- Exercise brief:
Bring together copies of the lines in the data below that contain the word "Alle".

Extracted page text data
···
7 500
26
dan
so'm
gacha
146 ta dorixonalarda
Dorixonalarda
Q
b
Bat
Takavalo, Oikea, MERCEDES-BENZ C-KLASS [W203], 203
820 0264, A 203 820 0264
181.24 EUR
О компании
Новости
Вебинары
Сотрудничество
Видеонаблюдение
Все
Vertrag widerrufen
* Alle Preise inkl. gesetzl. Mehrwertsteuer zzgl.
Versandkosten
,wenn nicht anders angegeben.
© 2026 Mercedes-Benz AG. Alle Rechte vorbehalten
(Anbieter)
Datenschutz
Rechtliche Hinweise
···
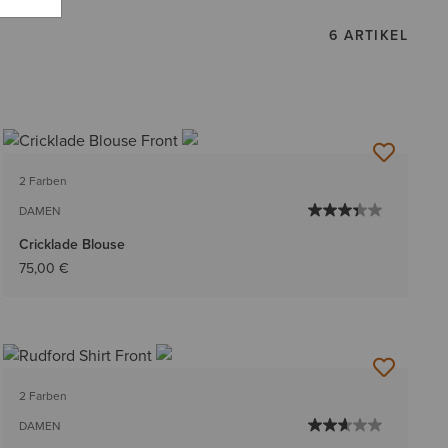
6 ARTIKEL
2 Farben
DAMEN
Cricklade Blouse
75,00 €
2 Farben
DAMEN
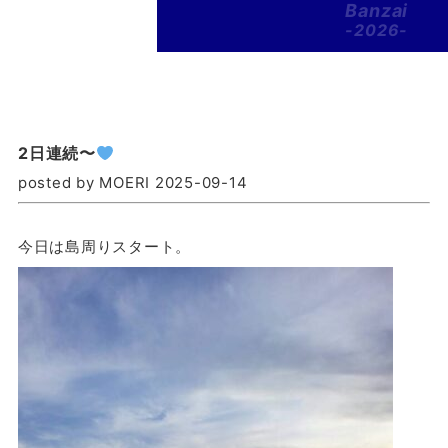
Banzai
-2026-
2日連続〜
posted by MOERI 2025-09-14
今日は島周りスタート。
···
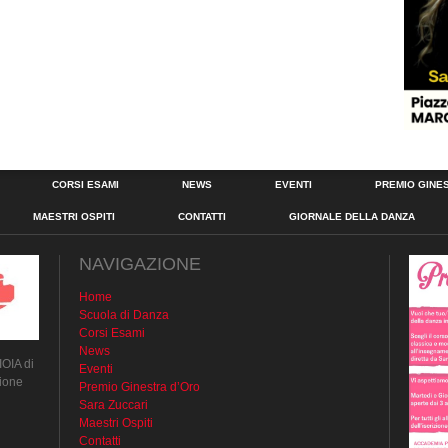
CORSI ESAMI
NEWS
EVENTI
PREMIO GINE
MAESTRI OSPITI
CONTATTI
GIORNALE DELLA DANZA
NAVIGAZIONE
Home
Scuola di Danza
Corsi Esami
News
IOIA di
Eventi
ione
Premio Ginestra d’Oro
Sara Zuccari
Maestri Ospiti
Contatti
···
- Task answer:
* Alle Preise inkl. gesetzl. Mehrwertsteuer zzgl.
© 2026 Mercedes-Benz AG. Alle Rechte vorbehalten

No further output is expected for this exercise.